What lines below include the word "that"? Copy each one.

**Data in this exercise:**
##############################

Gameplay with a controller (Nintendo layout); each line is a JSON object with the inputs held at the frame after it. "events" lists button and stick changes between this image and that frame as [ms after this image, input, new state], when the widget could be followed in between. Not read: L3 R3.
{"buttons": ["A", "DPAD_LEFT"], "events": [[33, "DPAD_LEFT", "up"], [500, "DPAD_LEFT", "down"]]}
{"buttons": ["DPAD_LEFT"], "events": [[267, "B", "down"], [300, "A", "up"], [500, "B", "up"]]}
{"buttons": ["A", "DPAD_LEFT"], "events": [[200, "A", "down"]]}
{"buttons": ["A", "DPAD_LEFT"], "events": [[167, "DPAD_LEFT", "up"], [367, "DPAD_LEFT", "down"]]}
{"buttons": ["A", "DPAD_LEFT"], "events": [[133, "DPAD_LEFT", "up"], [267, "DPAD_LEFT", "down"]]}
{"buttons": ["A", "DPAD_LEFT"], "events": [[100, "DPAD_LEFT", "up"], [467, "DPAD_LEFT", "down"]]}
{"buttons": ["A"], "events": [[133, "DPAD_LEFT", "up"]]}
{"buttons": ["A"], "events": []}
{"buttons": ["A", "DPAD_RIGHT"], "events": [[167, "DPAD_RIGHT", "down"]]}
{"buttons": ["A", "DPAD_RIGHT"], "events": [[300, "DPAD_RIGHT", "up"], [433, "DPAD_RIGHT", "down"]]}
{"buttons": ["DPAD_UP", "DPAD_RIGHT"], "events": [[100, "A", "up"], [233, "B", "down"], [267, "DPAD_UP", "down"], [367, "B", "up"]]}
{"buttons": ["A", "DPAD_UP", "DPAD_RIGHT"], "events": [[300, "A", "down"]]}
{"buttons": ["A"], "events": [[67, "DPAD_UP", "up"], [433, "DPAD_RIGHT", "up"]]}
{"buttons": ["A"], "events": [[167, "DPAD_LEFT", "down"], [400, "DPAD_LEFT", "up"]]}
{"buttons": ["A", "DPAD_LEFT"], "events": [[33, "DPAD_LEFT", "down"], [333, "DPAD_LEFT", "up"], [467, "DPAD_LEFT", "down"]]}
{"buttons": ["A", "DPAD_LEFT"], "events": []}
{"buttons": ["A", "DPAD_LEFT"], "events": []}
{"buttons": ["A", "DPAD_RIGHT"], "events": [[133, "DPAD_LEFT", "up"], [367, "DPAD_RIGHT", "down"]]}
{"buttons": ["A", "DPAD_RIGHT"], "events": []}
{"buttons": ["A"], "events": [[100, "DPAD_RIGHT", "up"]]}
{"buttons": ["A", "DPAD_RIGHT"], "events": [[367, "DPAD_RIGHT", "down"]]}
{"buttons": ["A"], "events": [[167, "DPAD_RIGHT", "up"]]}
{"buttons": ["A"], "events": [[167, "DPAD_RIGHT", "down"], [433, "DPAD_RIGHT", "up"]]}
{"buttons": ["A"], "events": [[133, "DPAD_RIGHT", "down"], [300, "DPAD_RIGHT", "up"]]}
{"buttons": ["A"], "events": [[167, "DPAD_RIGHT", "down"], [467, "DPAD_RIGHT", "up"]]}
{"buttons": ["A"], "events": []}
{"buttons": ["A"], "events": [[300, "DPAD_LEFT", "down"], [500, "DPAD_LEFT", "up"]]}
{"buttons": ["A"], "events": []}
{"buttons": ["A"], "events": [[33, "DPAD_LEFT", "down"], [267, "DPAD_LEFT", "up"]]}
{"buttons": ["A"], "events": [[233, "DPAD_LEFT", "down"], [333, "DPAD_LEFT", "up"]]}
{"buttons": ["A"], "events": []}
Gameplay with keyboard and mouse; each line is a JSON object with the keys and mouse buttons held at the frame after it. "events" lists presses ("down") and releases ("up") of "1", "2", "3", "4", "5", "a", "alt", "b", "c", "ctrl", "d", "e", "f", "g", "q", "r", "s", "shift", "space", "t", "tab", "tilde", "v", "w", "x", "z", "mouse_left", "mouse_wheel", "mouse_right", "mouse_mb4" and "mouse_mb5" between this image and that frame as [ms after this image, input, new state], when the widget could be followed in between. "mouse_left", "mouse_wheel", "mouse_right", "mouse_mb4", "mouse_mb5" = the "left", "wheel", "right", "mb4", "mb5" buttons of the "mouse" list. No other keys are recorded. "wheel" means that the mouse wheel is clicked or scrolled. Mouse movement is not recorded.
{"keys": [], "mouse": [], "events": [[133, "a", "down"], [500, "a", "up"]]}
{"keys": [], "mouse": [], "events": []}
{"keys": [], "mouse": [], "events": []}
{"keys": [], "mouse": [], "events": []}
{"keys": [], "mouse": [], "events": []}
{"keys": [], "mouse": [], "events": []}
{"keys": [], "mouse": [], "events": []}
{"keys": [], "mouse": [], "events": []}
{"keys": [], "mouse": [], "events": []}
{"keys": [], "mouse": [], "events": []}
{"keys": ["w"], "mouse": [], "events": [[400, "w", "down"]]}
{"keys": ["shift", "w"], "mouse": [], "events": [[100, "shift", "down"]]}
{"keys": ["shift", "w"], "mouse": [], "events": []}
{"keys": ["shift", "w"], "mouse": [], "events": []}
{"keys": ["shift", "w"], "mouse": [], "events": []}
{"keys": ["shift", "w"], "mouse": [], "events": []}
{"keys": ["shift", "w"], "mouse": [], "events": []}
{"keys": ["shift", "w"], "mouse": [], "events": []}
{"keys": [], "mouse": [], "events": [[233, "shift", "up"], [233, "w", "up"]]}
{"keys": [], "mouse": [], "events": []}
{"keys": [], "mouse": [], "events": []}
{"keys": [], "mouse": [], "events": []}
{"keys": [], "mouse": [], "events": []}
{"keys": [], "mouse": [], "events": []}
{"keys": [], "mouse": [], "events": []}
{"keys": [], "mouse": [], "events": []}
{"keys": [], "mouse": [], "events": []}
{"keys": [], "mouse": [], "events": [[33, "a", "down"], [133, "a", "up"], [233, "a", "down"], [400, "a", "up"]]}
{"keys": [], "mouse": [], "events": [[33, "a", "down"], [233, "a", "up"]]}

##############################

**Response for this exercise:**
Gameplay with a controller (Nintendo layout); each line is a JSON object with the inputs held at the frame after it. "events" lists button and stick changes between this image and that frame as [ms after this image, input, new state], when the widget could be followed in between. Not read: L3 R3.
Gameplay with keyboard and mouse; each line is a JSON object with the keys and mouse buttons held at the frame after it. "events" lists presses ("down") and releases ("up") of "1", "2", "3", "4", "5", "a", "alt", "b", "c", "ctrl", "d", "e", "f", "g", "q", "r", "s", "shift", "space", "t", "tab", "tilde", "v", "w", "x", "z", "mouse_left", "mouse_wheel", "mouse_right", "mouse_mb4" and "mouse_mb5" between this image and that frame as [ms after this image, input, new state], when the widget could be followed in between. "mouse_left", "mouse_wheel", "mouse_right", "mouse_mb4", "mouse_mb5" = the "left", "wheel", "right", "mb4", "mb5" buttons of the "mouse" list. No other keys are recorded. "wheel" means that the mouse wheel is clicked or scrolled. Mouse movement is not recorded.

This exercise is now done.